AUSTIN, December 29, 2014 — President Obama made this strangely coincidental comment in his prepared remarks at his year-end press conference:
“And effectively today, our rescue of the auto industry is officially over. We’ve now repaid taxpayers every dime and more of what my administration committed.”
Sorry, Mr. President. Not true. You are off by about $10 billion. Just ask the U.S. Treasury Department.
At the press conference, the President was talking about his personally engineered $79.69 billion TARP bailout of General Motors and Chrysler to save them from bankruptcy. That was nearly six years ago. It was the last big spending piece of the massive TARP program.
The President’s automotive rescue is formally audited under TARP as the “Automotive Industry Finance Program (AIFP)”. It started just days after Obama assumed the presidency.
Ultimately, both General Motors and Chrysler declared bankruptcy anyway. Obama’s “Car Czar” negotiated the sale of Chrysler to its UAW employees. The employees then promptly sold it to Italian automaker Fiat. Chrysler is no longer an American owned company. It’s formally known as Fiat Chrysler Automobiles (FCA US LLC).
TARP is better known as the “bailout of the big banks”. It was the springboard for two massive protest movements. The first was the Tea Party movement. The second was the Occupy Wall Street movement two years later.
TARP stands for Troubled Asset Relief Program. It was authorized by the Emergency Economic Stabilization Act of 2008.

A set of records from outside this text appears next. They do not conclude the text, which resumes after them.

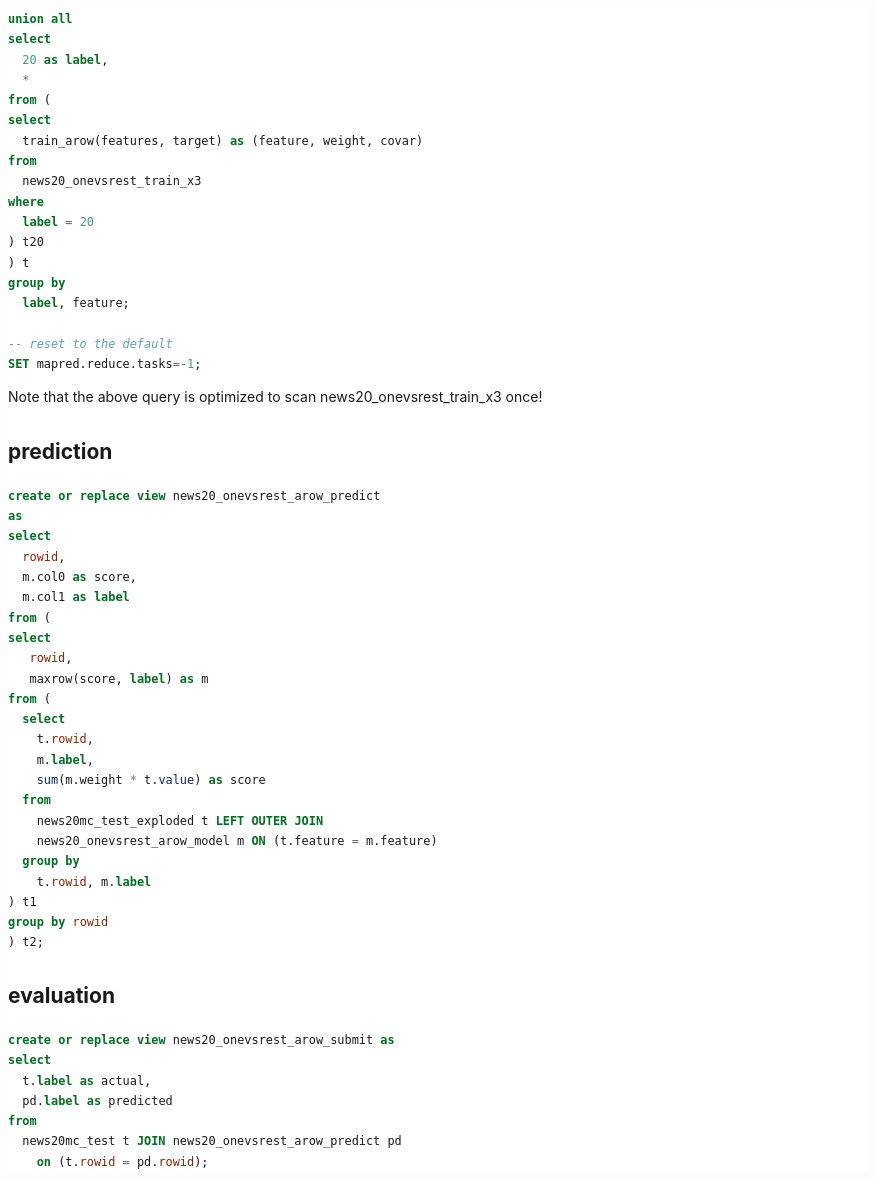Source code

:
 ```sql
union all
select
  20 as label,
  *
from (
select 
  train_arow(features, target) as (feature, weight, covar)
from 
  news20_onevsrest_train_x3
where
  label = 20
) t20
) t
group by 
  label, feature;

-- reset to the default
SET mapred.reduce.tasks=-1;
```
Note that the above query is optimized to scan news20_onevsrest_train_x3 once!

## prediction
```sql
create or replace view news20_onevsrest_arow_predict 
as
select 
  rowid, 
  m.col0 as score, 
  m.col1 as label
from (
select
   rowid, 
   maxrow(score, label) as m
from (
  select
    t.rowid,
    m.label,
    sum(m.weight * t.value) as score
  from 
    news20mc_test_exploded t LEFT OUTER JOIN
    news20_onevsrest_arow_model m ON (t.feature = m.feature)
  group by
    t.rowid, m.label
) t1
group by rowid
) t2;
```

## evaluation
```sql
create or replace view news20_onevsrest_arow_submit as
select 
  t.label as actual, 
  pd.label as predicted
from 
  news20mc_test t JOIN news20_onevsrest_arow_predict pd 
    on (t.rowid = pd.rowid);
```
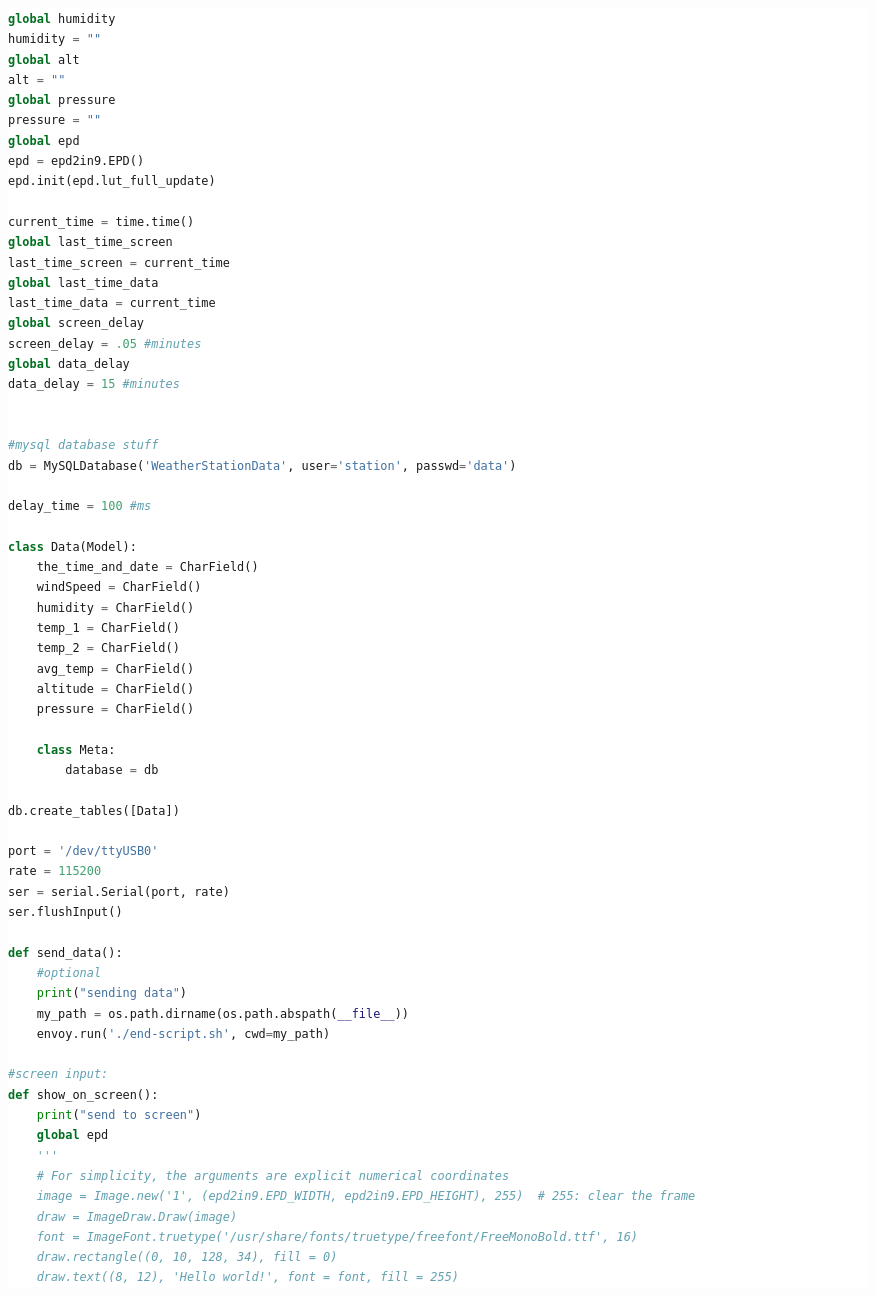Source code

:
 ```python
global humidity
humidity = ""
global alt 
alt = ""
global pressure
pressure = ""
global epd
epd = epd2in9.EPD()
epd.init(epd.lut_full_update)

current_time = time.time()
global last_time_screen
last_time_screen = current_time
global last_time_data
last_time_data = current_time
global screen_delay
screen_delay = .05 #minutes
global data_delay
data_delay = 15 #minutes


#mysql database stuff
db = MySQLDatabase('WeatherStationData', user='station', passwd='data')

delay_time = 100 #ms

class Data(Model):
    the_time_and_date = CharField()
    windSpeed = CharField()
    humidity = CharField()
    temp_1 = CharField()
    temp_2 = CharField()
    avg_temp = CharField() 
    altitude = CharField()
    pressure = CharField()
    
    class Meta:
        database = db

db.create_tables([Data])

port = '/dev/ttyUSB0'
rate = 115200
ser = serial.Serial(port, rate)
ser.flushInput()

def send_data():
    #optional
    print("sending data")
    my_path = os.path.dirname(os.path.abspath(__file__))
    envoy.run('./end-script.sh', cwd=my_path)

#screen input:
def show_on_screen():
    print("send to screen")
    global epd
    '''
    # For simplicity, the arguments are explicit numerical coordinates
    image = Image.new('1', (epd2in9.EPD_WIDTH, epd2in9.EPD_HEIGHT), 255)  # 255: clear the frame
    draw = ImageDraw.Draw(image)
    font = ImageFont.truetype('/usr/share/fonts/truetype/freefont/FreeMonoBold.ttf', 16)
    draw.rectangle((0, 10, 128, 34), fill = 0)
    draw.text((8, 12), 'Hello world!', font = font, fill = 255)
```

It was signed into law on October 3, 2008 by President George W. Bush, on a Friday. The bill had been hastily put together less than 48 hours earlier. The emergency was the well-founded belief that if the federal government failed to act by Monday, then global credit markets would totally freeze-up, resulting in a world-wide depression. It was the darkest day of the economic crisis. Depression was averted, but recovery has been years in the making.

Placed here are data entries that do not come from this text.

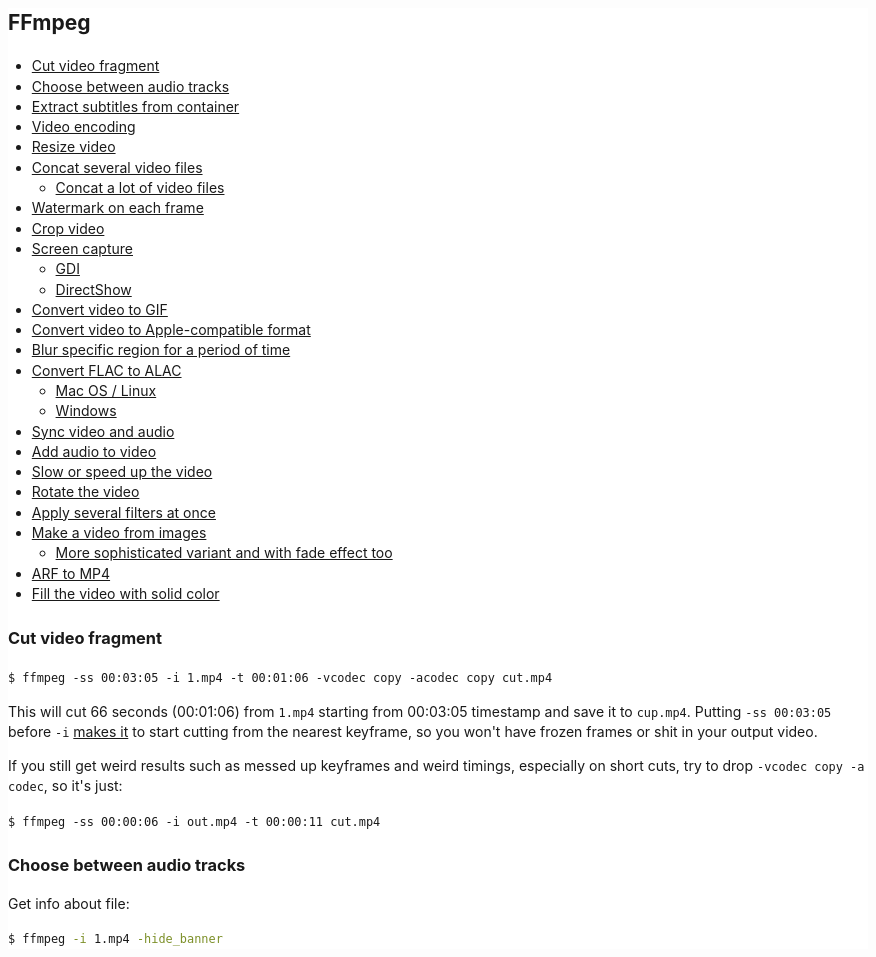 ## FFmpeg

- [Cut video fragment](#cut-video-fragment)
- [Choose between audio tracks](#choose-between-audio-tracks)
- [Extract subtitles from container](#extract-subtitles-from-container)
- [Video encoding](#video-encoding)
- [Resize video](#resize-video)
- [Concat several video files](#concat-several-video-files)
  - [Concat a lot of video files](#concat-a-lot-of-video-files)
- [Watermark on each frame](#watermark-on-each-frame)
- [Crop video](#crop-video)
- [Screen capture](#screen-capture)
  - [GDI](#gdi)
  - [DirectShow](#directshow)
- [Convert video to GIF](#convert-video-to-gif)
- [Convert video to Apple-compatible format](#convert-video-to-apple-compatible-format)
- [Blur specific region for a period of time](#blur-specific-region-for-a-period-of-time)
- [Convert FLAC to ALAC](#convert-flac-to-alac)
  - [Mac OS / Linux](#mac-os--linux)
  - [Windows](#windows)
- [Sync video and audio](#sync-video-and-audio)
- [Add audio to video](#add-audio-to-video)
- [Slow or speed up the video](#slow-or-speed-up-the-video)
- [Rotate the video](#rotate-the-video)
- [Apply several filters at once](#apply-several-filters-at-once)
- [Make a video from images](#make-a-video-from-images)
  - [More sophisticated variant and with fade effect too](#more-sophisticated-variant-and-with-fade-effect-too)
- [ARF to MP4](#arf-to-mp4)
- [Fill the video with solid color](#fill-the-video-with-solid-color)

### Cut video fragment

```
$ ffmpeg -ss 00:03:05 -i 1.mp4 -t 00:01:06 -vcodec copy -acodec copy cut.mp4
```

This will cut 66 seconds (00:01:06) from `1.mp4` starting from 00:03:05 timestamp and save it to `cup.mp4`. Putting `-ss 00:03:05` before `-i` [makes it](https://stackoverflow.com/a/33188399/) to start cutting from the nearest keyframe, so you won't have frozen frames or shit in your output video.

If you still get weird results such as messed up keyframes and weird timings, especially on short cuts, try to drop `-vcodec copy -acodec`, so it's just:

```
$ ffmpeg -ss 00:00:06 -i out.mp4 -t 00:00:11 cut.mp4
```

### Choose between audio tracks

Get info about file:

``` bash
$ ffmpeg -i 1.mp4 -hide_banner
```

TARP’s original purpose was to purchase toxic sub-prime mortgage assets and equity from failing financial institutions to save the financial sector. The auto bailouts were a loan program add-on.
The federal government ultimately dispensed $426.35 billion of the $700 billion originally authorized by Congress. TARP is managed by the U.S. Treasury Department through the Federal Reserve Bank.
Daily TARP Update Report
The U.S. Treasury Department has published a one-page daily TARP summary report every business day since 2/9/2011.
According to the Daily TARP Update for 12/24/2014, the automotive loan program has recovered $69.15 billion of the $79.69 billion loaned to automakers.
If it’s true, as stated by the President, that the auto rescue program was officially closed on that very day, then taxpayers were stiffed for a $10.54 billion loss on their $79.69 billion outlay. That’s a 13 percent loss on investment.
On the other hand, taxpayers made a profit off the “bailout of the big banks.” They are listed under the subheading “Banks with Assets $10 billion or Greater” in the Daily TARP Update.
According to TARP, $165.33 billion was loaned to the big banks and they repaid $179.49 billion. Taxpayers made $14.16 billion in profits, an 8.5 percent return on investment. Those loans were paid off years ago.
If you include AIG as a “big bank” bailout, then taxpayers made another $5 billion more in profits when repayments and stock profits are accounted for, as shown in the daily TARP update.
The President’s year-end press conference will best be remembered for taking questions from female journalists only, selected from his “naughty and nice list”.
That’s too bad. Presidential prepared remarks should be better vetted.